Георгий эти дни сперва надеялся, что Алина взорвалась случайно, что всё будет заглаживаться, забываться… Нет! В комнатах флигелька сгущалось гневно-обиженное давление. Войдёшь, обед, случайные фразы, мелкая повседневность, может сегодня-то обойдётся? Алина как будто спокойна? – нет! Вдруг настораживались её глаза или она тревожно крутила головой, как лукаво введенная в опасность, находила болезненное место, где и близко его не было, и, убыстряясь на задыхание, выбрасывала что-нибудь острое. И как уклончиво ни ответь – начинался спор, да по ничтожному пустяку, так что через пять минут не вспомнить, из-за чего началось. И Алина, в другие часы приторможенная, воспринимающая как бы туманно, – в этих спорах мгновенно загоралась недоброй радостью и как заглатывала мужа, не он оказывался в доводах сильней: не было случая, чтоб она не нашла ответа, и ответ её был меткий, быстрый.
Да мог бы он возразить на одну, другую, третью её фразу, но против чего не мог возразить – против её страдания, – перенапряжённого душевного страдания – в голосе, в дыхании, в сжатом лбу. Он видывал страдания раненых, умирающих, но то были – мужские, и не им вызваны, а это – он создал и вызвал сам.

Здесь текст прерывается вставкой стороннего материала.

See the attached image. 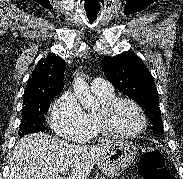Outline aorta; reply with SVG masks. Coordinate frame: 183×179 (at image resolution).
<instances>
[{
	"label": "aorta",
	"instance_id": "obj_1",
	"mask_svg": "<svg viewBox=\"0 0 183 179\" xmlns=\"http://www.w3.org/2000/svg\"><path fill=\"white\" fill-rule=\"evenodd\" d=\"M74 94L82 107L86 110L94 109L97 106V100L91 94L87 83L82 75H77L73 83Z\"/></svg>",
	"mask_w": 183,
	"mask_h": 179
}]
</instances>
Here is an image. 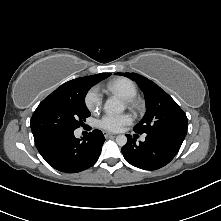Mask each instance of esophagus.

Чудом было бы, если б это так просто зажило. Нет, – так просто – между ними не может уладиться.
Сам же, первый, двинул лавину, – по легкомыслию? по простоте? по широте? по глупости? как мог? – непостижимо.
Но теперь – ему и платить.
А как ей не метаться? как не подозревать в нём двусмысленность? – если он и сам в себе её не решил.
Или – уже решил?
Оставить Алину? Невозможно. Как ни досадлива, как ни утомительна она бывает – а посмотришь в природнённые серые её глаза…
Бросить её – невозможно.
А возможно ли вот так: затоптать в себе? весь открывшийся жар?
В сорок лет?
Невыносимо.
Но и остаться с ней – в раздвоенности, в неполной искренности, в сокрытии – тоже не выходит, нет.
Эта тяга, тяга прочь. Будет влечь, калиться. И разве это укроешь?
А она, конечно, будет чувствовать. И биться, биться.
И вот так, всё время, в колоченьи жить?
Тоже невыносимо.
Решаться.
Сдвинул-то – он. Виноват – он.
Надо платить.
Кажется, решился.
И вчера, в субботу, сидели с Алиной к вечеру дома – и Георгий – да, вполне честно с собой – убеждал жену: что он совсем вернулся к ней, вернулся навсегда, надёжно,- и пусть она успокоится, усветлится.
И она – усветлилась. Совсем мирно прошёл вечер.
Говорил честно, – а всё внутри тосковало: неужели вот так, и навсегда?
Чего он только не мог ей сказать – но должна ж она сама понять? – что прежнему его бездумному восхищению уже не вернуться. И прежней лёгкой радости не будет.